Data integration and building a profile for yourself as an online scientist
Many of us nowadays invest significant amounts of time in sharing our activities and opinions with friends and family via social networking tools. However, despite the availability of many platforms for scientists to connect and share with their peers in the scientific community the majority do not make use of these tools, despite their promise and potential impact and influence on our future careers. We are being indexed and exposed on the internet via our publications, presentations and data. We also have many more ways to contribute to science, to annotate and curate data, to “publish” in new ways, and many of these activities are as part of a growing crowdsourcing network. This presentation will provide an overview of the various types of networking and collaborative sites available to scientists and ways to expose your scientific activities online. Many of these can ultimately contribute to the developing measures of you as a scientist as identified in the new world of alternative metrics. Participating offers a great opportunity to develop a scientific profile within the community and may ultimately be very beneficial, especially to scientists early in their career.

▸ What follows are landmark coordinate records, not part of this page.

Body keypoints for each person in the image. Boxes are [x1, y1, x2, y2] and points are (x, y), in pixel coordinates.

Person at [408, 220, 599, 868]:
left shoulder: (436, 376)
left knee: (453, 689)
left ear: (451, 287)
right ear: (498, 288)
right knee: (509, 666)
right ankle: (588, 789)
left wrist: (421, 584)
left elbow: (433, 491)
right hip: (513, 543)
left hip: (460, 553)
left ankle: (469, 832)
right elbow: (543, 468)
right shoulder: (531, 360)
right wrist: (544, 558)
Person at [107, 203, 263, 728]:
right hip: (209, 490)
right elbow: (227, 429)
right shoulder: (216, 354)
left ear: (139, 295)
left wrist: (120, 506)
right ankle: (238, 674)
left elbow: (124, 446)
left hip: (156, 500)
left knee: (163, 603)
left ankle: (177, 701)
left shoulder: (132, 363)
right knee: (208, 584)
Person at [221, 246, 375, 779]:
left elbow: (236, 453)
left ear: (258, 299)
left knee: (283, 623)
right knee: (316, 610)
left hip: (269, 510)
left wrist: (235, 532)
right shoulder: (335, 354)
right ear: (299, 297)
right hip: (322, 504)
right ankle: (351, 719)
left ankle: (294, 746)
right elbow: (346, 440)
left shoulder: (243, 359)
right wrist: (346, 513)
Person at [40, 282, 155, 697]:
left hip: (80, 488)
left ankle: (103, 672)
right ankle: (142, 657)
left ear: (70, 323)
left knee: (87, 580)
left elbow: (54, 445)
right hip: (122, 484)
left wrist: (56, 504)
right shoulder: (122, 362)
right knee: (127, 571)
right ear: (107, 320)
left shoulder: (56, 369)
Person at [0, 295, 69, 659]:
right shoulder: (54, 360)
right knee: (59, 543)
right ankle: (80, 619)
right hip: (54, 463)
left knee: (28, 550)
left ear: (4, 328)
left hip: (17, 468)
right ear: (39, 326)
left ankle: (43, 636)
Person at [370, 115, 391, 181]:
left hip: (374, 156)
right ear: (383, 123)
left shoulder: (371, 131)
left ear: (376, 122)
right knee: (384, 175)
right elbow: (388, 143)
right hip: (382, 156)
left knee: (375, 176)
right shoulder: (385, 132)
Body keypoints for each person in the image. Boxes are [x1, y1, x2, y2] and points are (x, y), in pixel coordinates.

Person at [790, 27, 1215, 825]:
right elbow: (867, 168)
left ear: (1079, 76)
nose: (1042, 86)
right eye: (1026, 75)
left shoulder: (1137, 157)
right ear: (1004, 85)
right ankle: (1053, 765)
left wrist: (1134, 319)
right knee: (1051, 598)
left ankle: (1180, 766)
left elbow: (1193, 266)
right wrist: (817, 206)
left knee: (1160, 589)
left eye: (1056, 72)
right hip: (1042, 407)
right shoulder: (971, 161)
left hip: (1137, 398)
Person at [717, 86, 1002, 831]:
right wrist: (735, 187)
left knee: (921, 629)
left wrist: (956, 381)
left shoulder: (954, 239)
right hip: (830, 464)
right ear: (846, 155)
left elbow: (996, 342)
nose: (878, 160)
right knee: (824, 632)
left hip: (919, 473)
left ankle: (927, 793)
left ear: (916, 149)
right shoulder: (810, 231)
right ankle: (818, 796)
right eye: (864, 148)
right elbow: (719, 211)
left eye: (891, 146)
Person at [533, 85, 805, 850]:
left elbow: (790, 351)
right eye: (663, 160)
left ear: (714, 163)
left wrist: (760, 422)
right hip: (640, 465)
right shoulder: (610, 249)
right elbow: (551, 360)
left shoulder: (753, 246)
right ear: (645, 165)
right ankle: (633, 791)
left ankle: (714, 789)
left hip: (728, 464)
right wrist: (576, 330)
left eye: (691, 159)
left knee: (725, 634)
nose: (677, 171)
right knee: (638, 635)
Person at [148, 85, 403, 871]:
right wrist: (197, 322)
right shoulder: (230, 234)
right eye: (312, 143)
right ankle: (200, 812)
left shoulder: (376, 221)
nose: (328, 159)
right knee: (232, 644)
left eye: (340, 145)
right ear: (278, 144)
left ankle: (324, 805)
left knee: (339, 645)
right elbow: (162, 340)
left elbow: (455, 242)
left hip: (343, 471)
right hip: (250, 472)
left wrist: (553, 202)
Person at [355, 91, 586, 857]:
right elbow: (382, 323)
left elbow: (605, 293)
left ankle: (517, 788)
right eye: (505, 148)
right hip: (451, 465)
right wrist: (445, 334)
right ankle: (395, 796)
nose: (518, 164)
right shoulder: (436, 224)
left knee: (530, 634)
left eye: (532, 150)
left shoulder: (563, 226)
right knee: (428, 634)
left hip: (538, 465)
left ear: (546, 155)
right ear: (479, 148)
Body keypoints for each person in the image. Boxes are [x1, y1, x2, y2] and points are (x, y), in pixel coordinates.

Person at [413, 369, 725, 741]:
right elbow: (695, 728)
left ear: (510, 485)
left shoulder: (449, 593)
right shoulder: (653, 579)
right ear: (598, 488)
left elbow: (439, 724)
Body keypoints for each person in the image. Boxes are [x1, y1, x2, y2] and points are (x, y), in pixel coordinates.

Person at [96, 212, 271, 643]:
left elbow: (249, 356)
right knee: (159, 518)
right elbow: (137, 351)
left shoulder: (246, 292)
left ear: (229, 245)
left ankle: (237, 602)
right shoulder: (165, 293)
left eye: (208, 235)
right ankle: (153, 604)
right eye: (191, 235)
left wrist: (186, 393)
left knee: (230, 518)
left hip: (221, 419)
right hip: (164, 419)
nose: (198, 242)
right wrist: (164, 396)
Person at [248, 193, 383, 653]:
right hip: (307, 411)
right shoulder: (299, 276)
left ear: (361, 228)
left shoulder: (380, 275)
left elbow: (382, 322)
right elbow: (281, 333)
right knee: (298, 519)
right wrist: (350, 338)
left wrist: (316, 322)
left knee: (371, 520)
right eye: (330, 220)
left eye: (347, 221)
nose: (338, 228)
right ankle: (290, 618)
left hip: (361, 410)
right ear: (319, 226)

My talk at ACS Boston: Value of the mediawiki platform for providing content to the chemistry community
At this time, and in a culture where online access is now an imperative, Wikipedia has become the definitive encyclopedia. In terms of its support for chemistry it is rich in many encyclopedic pages including named reactions, chemical and drug pages, articles about chemists, and many other forms of chemistry related information. Wikipedia is hosted on Mediawiki, an open source platform that can be utilized by anybody as the basis of their own hosted content collection. Mediawiki has been used as a collaborative environment by a number of chemists to create As a general contribution to the community Mediawiki has been used to create a number of resources that have become very popular with the chemistry community. These include VIPEr to support inorganic chemistry, ChemWiki as an online textbook and other educational resources and a Chemical Information Wikibook. Mediawiki has also been used by the author to host open source collections of data including scientists, scientific databases and mobile apps for science: the ScientistsDB, SciDBs and SciMobileApps wikis. This presentation will provide an overview of some of the chemistry resources that presently exist and celebrate the major contributions that Wikipedia and Mediawiki have made to the collaborative dissemination of chemistry.